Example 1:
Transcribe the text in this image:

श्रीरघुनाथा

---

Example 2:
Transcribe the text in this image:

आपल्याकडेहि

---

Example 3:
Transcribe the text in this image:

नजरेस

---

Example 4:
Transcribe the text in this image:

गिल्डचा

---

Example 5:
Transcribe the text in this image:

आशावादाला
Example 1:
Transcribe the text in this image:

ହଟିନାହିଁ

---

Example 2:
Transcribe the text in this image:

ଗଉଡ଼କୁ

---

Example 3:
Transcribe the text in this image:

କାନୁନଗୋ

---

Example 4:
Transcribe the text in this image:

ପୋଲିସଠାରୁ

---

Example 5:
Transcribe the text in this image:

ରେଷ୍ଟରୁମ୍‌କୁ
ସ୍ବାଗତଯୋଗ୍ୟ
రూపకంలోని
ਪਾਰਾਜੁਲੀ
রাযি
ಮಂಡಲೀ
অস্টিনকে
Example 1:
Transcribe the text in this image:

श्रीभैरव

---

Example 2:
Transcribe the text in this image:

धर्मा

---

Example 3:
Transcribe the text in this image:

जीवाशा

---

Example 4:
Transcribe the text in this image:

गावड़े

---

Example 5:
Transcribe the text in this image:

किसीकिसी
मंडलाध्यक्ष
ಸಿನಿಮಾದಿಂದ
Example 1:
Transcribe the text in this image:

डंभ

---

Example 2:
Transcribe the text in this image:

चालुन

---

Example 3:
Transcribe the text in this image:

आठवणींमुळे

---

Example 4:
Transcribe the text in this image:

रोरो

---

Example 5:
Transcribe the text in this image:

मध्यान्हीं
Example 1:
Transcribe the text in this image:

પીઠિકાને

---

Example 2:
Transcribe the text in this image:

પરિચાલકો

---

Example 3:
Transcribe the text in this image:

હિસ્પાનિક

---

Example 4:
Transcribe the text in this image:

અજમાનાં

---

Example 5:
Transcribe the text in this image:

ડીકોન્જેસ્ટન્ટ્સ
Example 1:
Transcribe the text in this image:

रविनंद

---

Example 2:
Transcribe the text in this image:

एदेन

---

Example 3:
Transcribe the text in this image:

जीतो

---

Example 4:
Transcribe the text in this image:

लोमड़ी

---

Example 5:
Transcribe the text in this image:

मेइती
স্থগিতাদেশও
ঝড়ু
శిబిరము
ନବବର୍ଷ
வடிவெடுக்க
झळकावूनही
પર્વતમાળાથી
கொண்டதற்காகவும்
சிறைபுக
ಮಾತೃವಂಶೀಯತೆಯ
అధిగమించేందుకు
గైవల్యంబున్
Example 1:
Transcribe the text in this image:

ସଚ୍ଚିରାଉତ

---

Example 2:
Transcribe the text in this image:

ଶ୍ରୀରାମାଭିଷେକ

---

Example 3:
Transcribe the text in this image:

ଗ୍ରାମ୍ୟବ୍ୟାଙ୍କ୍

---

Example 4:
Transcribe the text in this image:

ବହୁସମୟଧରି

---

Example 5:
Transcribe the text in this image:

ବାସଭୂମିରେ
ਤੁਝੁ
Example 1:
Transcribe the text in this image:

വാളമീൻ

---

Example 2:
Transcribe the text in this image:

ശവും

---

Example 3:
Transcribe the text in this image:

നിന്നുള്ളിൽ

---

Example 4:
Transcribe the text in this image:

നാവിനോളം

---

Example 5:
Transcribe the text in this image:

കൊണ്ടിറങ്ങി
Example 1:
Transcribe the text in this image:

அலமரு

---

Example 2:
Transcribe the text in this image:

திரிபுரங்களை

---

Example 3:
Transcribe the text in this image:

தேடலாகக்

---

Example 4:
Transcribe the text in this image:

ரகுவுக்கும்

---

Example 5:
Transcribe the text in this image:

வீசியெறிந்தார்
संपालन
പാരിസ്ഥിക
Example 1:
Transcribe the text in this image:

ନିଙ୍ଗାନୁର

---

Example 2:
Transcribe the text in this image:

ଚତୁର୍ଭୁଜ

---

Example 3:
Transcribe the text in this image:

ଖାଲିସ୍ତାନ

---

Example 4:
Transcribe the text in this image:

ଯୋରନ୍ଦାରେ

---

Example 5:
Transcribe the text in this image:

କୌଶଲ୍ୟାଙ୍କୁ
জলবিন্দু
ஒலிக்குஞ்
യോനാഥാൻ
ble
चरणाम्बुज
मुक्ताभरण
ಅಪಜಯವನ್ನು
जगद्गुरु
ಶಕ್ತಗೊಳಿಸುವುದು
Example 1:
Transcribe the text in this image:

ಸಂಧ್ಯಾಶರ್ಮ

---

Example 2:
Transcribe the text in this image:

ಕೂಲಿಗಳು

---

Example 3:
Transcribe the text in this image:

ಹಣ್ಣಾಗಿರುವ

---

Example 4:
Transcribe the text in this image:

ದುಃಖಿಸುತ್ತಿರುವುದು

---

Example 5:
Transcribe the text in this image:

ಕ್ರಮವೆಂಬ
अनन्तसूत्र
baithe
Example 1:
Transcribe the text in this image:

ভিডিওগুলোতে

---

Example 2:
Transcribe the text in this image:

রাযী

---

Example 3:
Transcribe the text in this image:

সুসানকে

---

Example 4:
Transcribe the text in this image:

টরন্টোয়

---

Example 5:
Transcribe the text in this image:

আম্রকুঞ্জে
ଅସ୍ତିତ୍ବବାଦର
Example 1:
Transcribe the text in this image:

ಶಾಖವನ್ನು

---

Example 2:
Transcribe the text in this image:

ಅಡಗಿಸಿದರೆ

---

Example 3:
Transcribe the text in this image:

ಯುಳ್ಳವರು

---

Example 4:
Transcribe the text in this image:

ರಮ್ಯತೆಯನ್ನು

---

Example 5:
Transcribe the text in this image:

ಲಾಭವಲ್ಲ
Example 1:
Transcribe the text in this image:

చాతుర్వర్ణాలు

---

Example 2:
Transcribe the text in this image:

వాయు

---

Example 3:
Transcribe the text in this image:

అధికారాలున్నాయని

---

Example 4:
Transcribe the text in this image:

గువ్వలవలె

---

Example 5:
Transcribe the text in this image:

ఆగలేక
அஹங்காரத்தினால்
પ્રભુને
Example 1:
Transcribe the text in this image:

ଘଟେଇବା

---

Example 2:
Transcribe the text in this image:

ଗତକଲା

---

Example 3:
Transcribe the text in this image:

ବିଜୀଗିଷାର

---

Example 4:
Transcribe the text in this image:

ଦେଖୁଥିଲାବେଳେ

▸ PROBLEM STATEMENT:
Every record above is to be transcribed exactly.

▸ TASK ANSWER:
Example 1:
Transcribe the text in this image:

श्रीरघुनाथा

---

Example 2:
Transcribe the text in this image:

आपल्याकडेहि

---

Example 3:
Transcribe the text in this image:

नजरेस

---

Example 4:
Transcribe the text in this image:

गिल्डचा

---

Example 5:
Transcribe the text in this image:

आशावादाला
Example 1:
Transcribe the text in this image:

ହଟିନାହିଁ

---

Example 2:
Transcribe the text in this image:

ଗଉଡ଼କୁ

---

Example 3:
Transcribe the text in this image:

କାନୁନଗୋ

---

Example 4:
Transcribe the text in this image:

ପୋଲିସଠାରୁ

---

Example 5:
Transcribe the text in this image:

ରେଷ୍ଟରୁମ୍‌କୁ
ସ୍ବାଗତଯୋଗ୍ୟ
రూపకంలోని
ਪਾਰਾਜੁਲੀ
রাযি
ಮಂಡಲೀ
অস্টিনকে
Example 1:
Transcribe the text in this image:

श्रीभैरव

---

Example 2:
Transcribe the text in this image:

धर्मा

---

Example 3:
Transcribe the text in this image:

जीवाशा

---

Example 4:
Transcribe the text in this image:

गावड़े

---

Example 5:
Transcribe the text in this image:

किसीकिसी
मंडलाध्यक्ष
ಸಿನಿಮಾದಿಂದ
Example 1:
Transcribe the text in this image:

डंभ

---

Example 2:
Transcribe the text in this image:

चालुन

---

Example 3:
Transcribe the text in this image:

आठवणींमुळे

---

Example 4:
Transcribe the text in this image:

रोरो

---

Example 5:
Transcribe the text in this image:

मध्यान्हीं
Example 1:
Transcribe the text in this image:

પીઠિકાને

---

Example 2:
Transcribe the text in this image:

પરિચાલકો

---

Example 3:
Transcribe the text in this image:

હિસ્પાનિક

---

Example 4:
Transcribe the text in this image:

અજમાનાં

---

Example 5:
Transcribe the text in this image:

ડીકોન્જેસ્ટન્ટ્સ
Example 1:
Transcribe the text in this image:

रविनंद

---

Example 2:
Transcribe the text in this image:

एदेन

---

Example 3:
Transcribe the text in this image:

जीतो

---

Example 4:
Transcribe the text in this image:

लोमड़ी

---

Example 5:
Transcribe the text in this image:

मेइती
স্থগিতাদেশও
ঝড়ু
శిబిరము
ନବବର୍ଷ
வடிவெடுக்க
झळकावूनही
પર્વતમાળાથી
கொண்டதற்காகவும்
சிறைபுக
ಮಾತೃವಂಶೀಯತೆಯ
అధిగమించేందుకు
గైవల్యంబున్
Example 1:
Transcribe the text in this image:

ସଚ୍ଚିରାଉତ

---

Example 2:
Transcribe the text in this image:

ଶ୍ରୀରାମାଭିଷେକ

---

Example 3:
Transcribe the text in this image:

ଗ୍ରାମ୍ୟବ୍ୟାଙ୍କ୍

---

Example 4:
Transcribe the text in this image:

ବହୁସମୟଧରି

---

Example 5:
Transcribe the text in this image:

ବାସଭୂମିରେ
ਤੁਝੁ
Example 1:
Transcribe the text in this image:

വാളമീൻ

---

Example 2:
Transcribe the text in this image:

ശവും

---

Example 3:
Transcribe the text in this image:

നിന്നുള്ളിൽ

---

Example 4:
Transcribe the text in this image:

നാവിനോളം

---

Example 5:
Transcribe the text in this image:

കൊണ്ടിറങ്ങി
Example 1:
Transcribe the text in this image:

அலமரு

---

Example 2:
Transcribe the text in this image:

திரிபுரங்களை

---

Example 3:
Transcribe the text in this image:

தேடலாகக்

---

Example 4:
Transcribe the text in this image:

ரகுவுக்கும்

---

Example 5:
Transcribe the text in this image:

வீசியெறிந்தார்
संपालन
പാരിസ്ഥിക
Example 1:
Transcribe the text in this image:

ନିଙ୍ଗାନୁର

---

Example 2:
Transcribe the text in this image:

ଚତୁର୍ଭୁଜ

---

Example 3:
Transcribe the text in this image:

ଖାଲିସ୍ତାନ

---

Example 4:
Transcribe the text in this image:

ଯୋରନ୍ଦାରେ

---

Example 5:
Transcribe the text in this image:

କୌଶଲ୍ୟାଙ୍କୁ
জলবিন্দু
ஒலிக்குஞ்
യോനാഥാൻ
ble
चरणाम्बुज
मुक्ताभरण
ಅಪಜಯವನ್ನು
जगद्गुरु
ಶಕ್ತಗೊಳಿಸುವುದು
Example 1:
Transcribe the text in this image:

ಸಂಧ್ಯಾಶರ್ಮ

---

Example 2:
Transcribe the text in this image:

ಕೂಲಿಗಳು

---

Example 3:
Transcribe the text in this image:

ಹಣ್ಣಾಗಿರುವ

---

Example 4:
Transcribe the text in this image:

ದುಃಖಿಸುತ್ತಿರುವುದು

---

Example 5:
Transcribe the text in this image:

ಕ್ರಮವೆಂಬ
अनन्तसूत्र
baithe
Example 1:
Transcribe the text in this image:

ভিডিওগুলোতে

---

Example 2:
Transcribe the text in this image:

রাযী

---

Example 3:
Transcribe the text in this image:

সুসানকে

---

Example 4:
Transcribe the text in this image:

টরন্টোয়

---

Example 5:
Transcribe the text in this image:

আম্রকুঞ্জে
ଅସ୍ତିତ୍ବବାଦର
Example 1:
Transcribe the text in this image:

ಶಾಖವನ್ನು

---

Example 2:
Transcribe the text in this image:

ಅಡಗಿಸಿದರೆ

---

Example 3:
Transcribe the text in this image:

ಯುಳ್ಳವರು

---

Example 4:
Transcribe the text in this image:

ರಮ್ಯತೆಯನ್ನು

---

Example 5:
Transcribe the text in this image:

ಲಾಭವಲ್ಲ
Example 1:
Transcribe the text in this image:

చాతుర్వర్ణాలు

---

Example 2:
Transcribe the text in this image:

వాయు

---

Example 3:
Transcribe the text in this image:

అధికారాలున్నాయని

---

Example 4:
Transcribe the text in this image:

గువ్వలవలె

---

Example 5:
Transcribe the text in this image:

ఆగలేక
அஹங்காரத்தினால்
પ્રભુને
Example 1:
Transcribe the text in this image:

ଘଟେଇବା

---

Example 2:
Transcribe the text in this image:

ଗତକଲା

---

Example 3:
Transcribe the text in this image:

ବିଜୀଗିଷାର

---

Example 4:
Transcribe the text in this image:

ଦେଖୁଥିଲାବେଳେ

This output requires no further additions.